_What is required_
Could you transcribe every entry exactly, leaving nothing out?

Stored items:
◇ ◇ ◇

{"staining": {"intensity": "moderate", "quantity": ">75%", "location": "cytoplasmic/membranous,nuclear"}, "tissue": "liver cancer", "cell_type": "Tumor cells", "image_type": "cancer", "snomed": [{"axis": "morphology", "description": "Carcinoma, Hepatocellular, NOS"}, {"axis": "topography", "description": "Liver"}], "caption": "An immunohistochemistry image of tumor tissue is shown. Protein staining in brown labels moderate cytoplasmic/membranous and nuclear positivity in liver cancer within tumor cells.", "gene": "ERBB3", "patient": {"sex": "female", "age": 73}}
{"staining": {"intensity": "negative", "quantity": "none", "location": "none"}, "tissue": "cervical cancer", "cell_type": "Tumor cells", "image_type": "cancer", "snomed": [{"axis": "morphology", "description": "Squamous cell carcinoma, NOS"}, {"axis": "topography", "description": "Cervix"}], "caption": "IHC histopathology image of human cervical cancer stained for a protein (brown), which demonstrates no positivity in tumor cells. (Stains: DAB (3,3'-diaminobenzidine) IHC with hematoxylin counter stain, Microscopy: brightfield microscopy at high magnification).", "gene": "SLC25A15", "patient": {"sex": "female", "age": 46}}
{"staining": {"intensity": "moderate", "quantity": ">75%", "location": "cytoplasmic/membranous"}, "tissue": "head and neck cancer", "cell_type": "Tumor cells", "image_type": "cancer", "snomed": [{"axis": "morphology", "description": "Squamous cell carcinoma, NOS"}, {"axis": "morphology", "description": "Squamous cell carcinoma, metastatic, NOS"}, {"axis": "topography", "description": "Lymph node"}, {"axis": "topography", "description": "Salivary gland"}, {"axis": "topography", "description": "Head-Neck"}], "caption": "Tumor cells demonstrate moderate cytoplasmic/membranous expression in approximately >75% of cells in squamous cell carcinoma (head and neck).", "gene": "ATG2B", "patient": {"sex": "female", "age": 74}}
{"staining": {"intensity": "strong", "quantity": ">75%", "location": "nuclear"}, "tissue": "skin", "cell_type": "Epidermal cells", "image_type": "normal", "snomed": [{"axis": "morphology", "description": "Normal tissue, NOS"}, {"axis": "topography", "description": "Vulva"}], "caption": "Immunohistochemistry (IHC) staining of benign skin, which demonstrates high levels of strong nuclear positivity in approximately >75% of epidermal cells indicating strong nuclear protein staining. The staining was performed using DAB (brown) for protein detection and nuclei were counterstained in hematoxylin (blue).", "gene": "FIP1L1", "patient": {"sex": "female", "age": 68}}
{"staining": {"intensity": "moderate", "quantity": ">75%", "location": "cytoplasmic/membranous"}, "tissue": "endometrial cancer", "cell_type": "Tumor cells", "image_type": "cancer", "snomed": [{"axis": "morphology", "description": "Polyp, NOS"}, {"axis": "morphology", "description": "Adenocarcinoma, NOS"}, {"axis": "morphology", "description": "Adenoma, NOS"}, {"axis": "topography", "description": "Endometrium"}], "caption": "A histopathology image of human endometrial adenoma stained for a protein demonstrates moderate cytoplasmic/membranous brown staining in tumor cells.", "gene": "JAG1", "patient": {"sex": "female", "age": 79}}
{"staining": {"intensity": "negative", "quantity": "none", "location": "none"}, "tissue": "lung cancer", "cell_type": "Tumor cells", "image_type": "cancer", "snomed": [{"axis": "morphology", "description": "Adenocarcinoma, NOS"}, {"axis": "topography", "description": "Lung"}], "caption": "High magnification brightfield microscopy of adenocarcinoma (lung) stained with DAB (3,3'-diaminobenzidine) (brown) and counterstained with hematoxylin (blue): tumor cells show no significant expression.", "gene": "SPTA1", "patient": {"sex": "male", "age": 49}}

◇ ◇ ◇

_Solution for this exercise_
{"staining": {"intensity": "moderate", "quantity": ">75%", "location": "cytoplasmic/membranous,nuclear"}, "tissue": "liver cancer", "cell_type": "Tumor cells", "image_type": "cancer", "snomed": [{"axis": "morphology", "description": "Carcinoma, Hepatocellular, NOS"}, {"axis": "topography", "description": "Liver"}], "caption": "An immunohistochemistry image of tumor tissue is shown. Protein staining in brown labels moderate cytoplasmic/membranous and nuclear positivity in liver cancer within tumor cells.", "gene": "ERBB3", "patient": {"sex": "female", "age": 73}}
{"staining": {"intensity": "negative", "quantity": "none", "location": "none"}, "tissue": "cervical cancer", "cell_type": "Tumor cells", "image_type": "cancer", "snomed": [{"axis": "morphology", "description": "Squamous cell carcinoma, NOS"}, {"axis": "topography", "description": "Cervix"}], "caption": "IHC histopathology image of human cervical cancer stained for a protein (brown), which demonstrates no positivity in tumor cells. (Stains: DAB (3,3'-diaminobenzidine) IHC with hematoxylin counter stain, Microscopy: brightfield microscopy at high magnification).", "gene": "SLC25A15", "patient": {"sex": "female", "age": 46}}
{"staining": {"intensity": "moderate", "quantity": ">75%", "location": "cytoplasmic/membranous"}, "tissue": "head and neck cancer", "cell_type": "Tumor cells", "image_type": "cancer", "snomed": [{"axis": "morphology", "description": "Squamous cell carcinoma, NOS"}, {"axis": "morphology", "description": "Squamous cell carcinoma, metastatic, NOS"}, {"axis": "topography", "description": "Lymph node"}, {"axis": "topography", "description": "Salivary gland"}, {"axis": "topography", "description": "Head-Neck"}], "caption": "Tumor cells demonstrate moderate cytoplasmic/membranous expression in approximately >75% of cells in squamous cell carcinoma (head and neck).", "gene": "ATG2B", "patient": {"sex": "female", "age": 74}}
{"staining": {"intensity": "strong", "quantity": ">75%", "location": "nuclear"}, "tissue": "skin", "cell_type": "Epidermal cells", "image_type": "normal", "snomed": [{"axis": "morphology", "description": "Normal tissue, NOS"}, {"axis": "topography", "description": "Vulva"}], "caption": "Immunohistochemistry (IHC) staining of benign skin, which demonstrates high levels of strong nuclear positivity in approximately >75% of epidermal cells indicating strong nuclear protein staining. The staining was performed using DAB (brown) for protein detection and nuclei were counterstained in hematoxylin (blue).", "gene": "FIP1L1", "patient": {"sex": "female", "age": 68}}
{"staining": {"intensity": "moderate", "quantity": ">75%", "location": "cytoplasmic/membranous"}, "tissue": "endometrial cancer", "cell_type": "Tumor cells", "image_type": "cancer", "snomed": [{"axis": "morphology", "description": "Polyp, NOS"}, {"axis": "morphology", "description": "Adenocarcinoma, NOS"}, {"axis": "morphology", "description": "Adenoma, NOS"}, {"axis": "topography", "description": "Endometrium"}], "caption": "A histopathology image of human endometrial adenoma stained for a protein demonstrates moderate cytoplasmic/membranous brown staining in tumor cells.", "gene": "JAG1", "patient": {"sex": "female", "age": 79}}
{"staining": {"intensity": "negative", "quantity": "none", "location": "none"}, "tissue": "lung cancer", "cell_type": "Tumor cells", "image_type": "cancer", "snomed": [{"axis": "morphology", "description": "Adenocarcinoma, NOS"}, {"axis": "topography", "description": "Lung"}], "caption": "High magnification brightfield microscopy of adenocarcinoma (lung) stained with DAB (3,3'-diaminobenzidine) (brown) and counterstained with hematoxylin (blue): tumor cells show no significant expression.", "gene": "SPTA1", "patient": {"sex": "male", "age": 49}}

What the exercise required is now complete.